How to Specify More Resilient Architecture
Resilient design has emerged as a paradigm shift in architectural practice. Increasingly covered by the AEC industry over the last two decades, the need for adaptation, mitigation and regulatory strategies has become irrefutable as climate change has been identified as one of the 21st century’s biggest global crises. On average, the destruction caused by extreme weather events has cost the U.S. economy $200 billion a year over the past 10 years. Recognizing escalating climate concerns and understanding that the nature of weather events is unlikely to remain the same throughout a building’s life span, architects are now looking for tools, products and innovative building assemblies to manage risk and build resilience.
The American Institute of Architects released a statement saying that “scientific consensus shows increasing atmospheric levels of carbon dioxide contribute significantly to rising sea levels, extreme weather events and degradation of natural resources. These trends threaten national security, human health, food supply, natural ecosystems and global economies.” Closely tied to operational and embodied carbon production in buildings, architects and manufacturers are now focusing on sustainable and integrated specs. Our Building for Change series expands on these solutions to address increased temperatures, coastal inundation, flooding as well as intensified winds and downpours. While each topic has its own inherent issues and specific recommended design strategies, the climatic risks are inherently connected.
In this article, we look at how to specify details and products that address increased temperatures. Passive solutions to mitigate temperature center on thermal mass, insulation, external shading and cross ventilation. These adaptive systems come in the form of green roofs, photo voltaic glazing, cooling technologies, low heat producing light and equipment as well as co-generation methods like waste heat capture technology. The following exemplars in resilient design explore these systems through details, building products and novel specifications.
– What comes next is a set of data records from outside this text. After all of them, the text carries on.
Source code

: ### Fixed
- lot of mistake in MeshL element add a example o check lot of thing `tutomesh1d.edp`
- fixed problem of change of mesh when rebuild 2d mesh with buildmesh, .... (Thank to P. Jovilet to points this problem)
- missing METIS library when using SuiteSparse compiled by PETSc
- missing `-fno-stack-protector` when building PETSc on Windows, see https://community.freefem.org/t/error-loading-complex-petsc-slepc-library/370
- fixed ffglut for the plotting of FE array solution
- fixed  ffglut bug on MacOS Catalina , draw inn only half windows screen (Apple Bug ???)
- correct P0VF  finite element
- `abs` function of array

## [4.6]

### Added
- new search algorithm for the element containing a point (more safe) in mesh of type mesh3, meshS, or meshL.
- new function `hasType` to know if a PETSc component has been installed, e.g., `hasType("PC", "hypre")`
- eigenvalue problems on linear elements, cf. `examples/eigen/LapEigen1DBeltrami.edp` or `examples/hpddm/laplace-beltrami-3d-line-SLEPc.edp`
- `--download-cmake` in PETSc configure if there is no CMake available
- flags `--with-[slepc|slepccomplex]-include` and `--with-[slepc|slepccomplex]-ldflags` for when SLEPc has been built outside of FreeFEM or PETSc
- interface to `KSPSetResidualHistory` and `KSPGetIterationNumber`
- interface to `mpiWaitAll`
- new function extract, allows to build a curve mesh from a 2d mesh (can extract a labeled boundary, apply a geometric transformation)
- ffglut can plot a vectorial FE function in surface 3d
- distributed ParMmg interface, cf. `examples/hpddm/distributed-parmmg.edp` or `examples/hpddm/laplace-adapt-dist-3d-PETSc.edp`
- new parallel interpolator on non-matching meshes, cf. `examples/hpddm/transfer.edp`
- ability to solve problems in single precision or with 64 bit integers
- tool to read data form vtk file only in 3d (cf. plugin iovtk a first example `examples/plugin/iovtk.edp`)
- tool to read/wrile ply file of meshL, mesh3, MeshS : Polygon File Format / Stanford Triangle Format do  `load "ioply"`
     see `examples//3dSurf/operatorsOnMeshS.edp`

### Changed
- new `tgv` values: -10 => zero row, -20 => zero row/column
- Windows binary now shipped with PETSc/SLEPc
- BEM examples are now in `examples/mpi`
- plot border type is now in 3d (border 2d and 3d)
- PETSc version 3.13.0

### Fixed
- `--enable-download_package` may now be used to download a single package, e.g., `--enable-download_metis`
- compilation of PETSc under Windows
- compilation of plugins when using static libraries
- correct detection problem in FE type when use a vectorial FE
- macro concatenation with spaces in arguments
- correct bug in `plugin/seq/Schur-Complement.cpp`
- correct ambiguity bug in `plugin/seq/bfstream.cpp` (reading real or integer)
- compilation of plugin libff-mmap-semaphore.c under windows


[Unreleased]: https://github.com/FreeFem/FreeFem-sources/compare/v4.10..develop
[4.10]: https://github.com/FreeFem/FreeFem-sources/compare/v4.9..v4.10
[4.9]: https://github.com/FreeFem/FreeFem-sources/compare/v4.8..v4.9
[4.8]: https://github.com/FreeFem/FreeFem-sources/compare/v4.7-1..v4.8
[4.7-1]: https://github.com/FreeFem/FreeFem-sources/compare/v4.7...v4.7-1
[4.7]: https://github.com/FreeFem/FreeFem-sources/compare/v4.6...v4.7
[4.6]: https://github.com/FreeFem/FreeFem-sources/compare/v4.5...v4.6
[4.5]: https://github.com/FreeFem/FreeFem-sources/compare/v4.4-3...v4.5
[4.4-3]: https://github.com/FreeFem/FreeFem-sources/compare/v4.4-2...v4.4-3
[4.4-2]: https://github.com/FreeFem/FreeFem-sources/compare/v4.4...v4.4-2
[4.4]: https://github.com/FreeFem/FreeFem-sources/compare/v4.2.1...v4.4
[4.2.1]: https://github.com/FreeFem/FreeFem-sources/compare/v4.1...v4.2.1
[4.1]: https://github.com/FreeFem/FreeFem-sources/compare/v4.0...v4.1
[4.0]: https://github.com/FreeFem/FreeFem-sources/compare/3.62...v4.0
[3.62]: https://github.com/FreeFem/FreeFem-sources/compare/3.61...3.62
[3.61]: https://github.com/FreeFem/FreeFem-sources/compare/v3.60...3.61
The new Central Heating Facility for The Hotchkiss School in Lakeville, Connecticut was made to reduce greenhouse gas emissions. This resilient design features an undulating sloped green roof that’s vegetated with sedum connected with a bio-swale rain garden. The treatment center’s green roof captures 50% of the site’s rainwater with precultivated sedum mats laid directly onto the green roof substrate. The sedum carpet green roof system was provided by ZinCo USA on top of a Sika Sarnafil waterproofing membrane. When specifying green roofs like this, it’s important to choose a strong and durable waterproof membrane beneath the soil. The following diagram shows some of these layers that make up a green roof system:
In the Hotchkiss School, a protection mat was placed on top of the waterproofing membrane to protect the roof during installation and to retain water for the roof in times of extended drought. They used a Floradrain FD25-E drainage layer to ensure proper drainage while retaining a specific amount of water for the roof’s vegetation.
The Bullitt Center is the first leasable market rate commercial structure to target requirements for the Living Building Challenge. A landmark building in Seattle, the design was created to inform future high-performance urban buildings. Designed to achieve net-zero energy use with 100% on-site renewable energy, the center gained attention for its potentially illegal systems. As mentioned in one of our previous articles, in Washington, filtering rain water for drinking wasn’t allowed. The Bullitt Center was therefore designed to use its treated rainwater for gray water until future changes to the law.
The building’s performance is boosted by mechanized features like automated retractable blinds to block glare and heat gain, as well as windows that automatically open and close to optimize natural ventilation. Essentially its own power plant and its own waste treatment plant, the project integrated systems for power production, daylighting, heating, cooling and ventilation. Geothermal wells combine with hydronic radiant tubing, commonly called PEX, that coils a few inches beneath the concrete overlay of each floor. This, alongside 575 PV manufactured by the Sunpower Corporation of San Jose, are only a few of the products and systems that create a truly resilient design.
The Stamp House project was designed as an off-grid residence on the edge of a rainforest. Embracing the surrounding native wetland environment, the house rests above an engineered water ecosystem through a combination of in-situ and precast concrete. The carbon-neutral design features a 250,000-liter rainwater harvesting system, renewable solar energy generation, an on-site sewage treatment plant, a controllable building automation system, as well as shaded and insulated thermal mass engineering.
Built as a collaboration process between Queensland’s national parks, environmental agencies, and state and local governments, the Stamp House was made to withstand the region’s frequent cyclone activity and minimally impact its environment. Featuring a solid structure, the sustainable building makes use of huge cantilevers to diminish the threat from potential flooding and tides.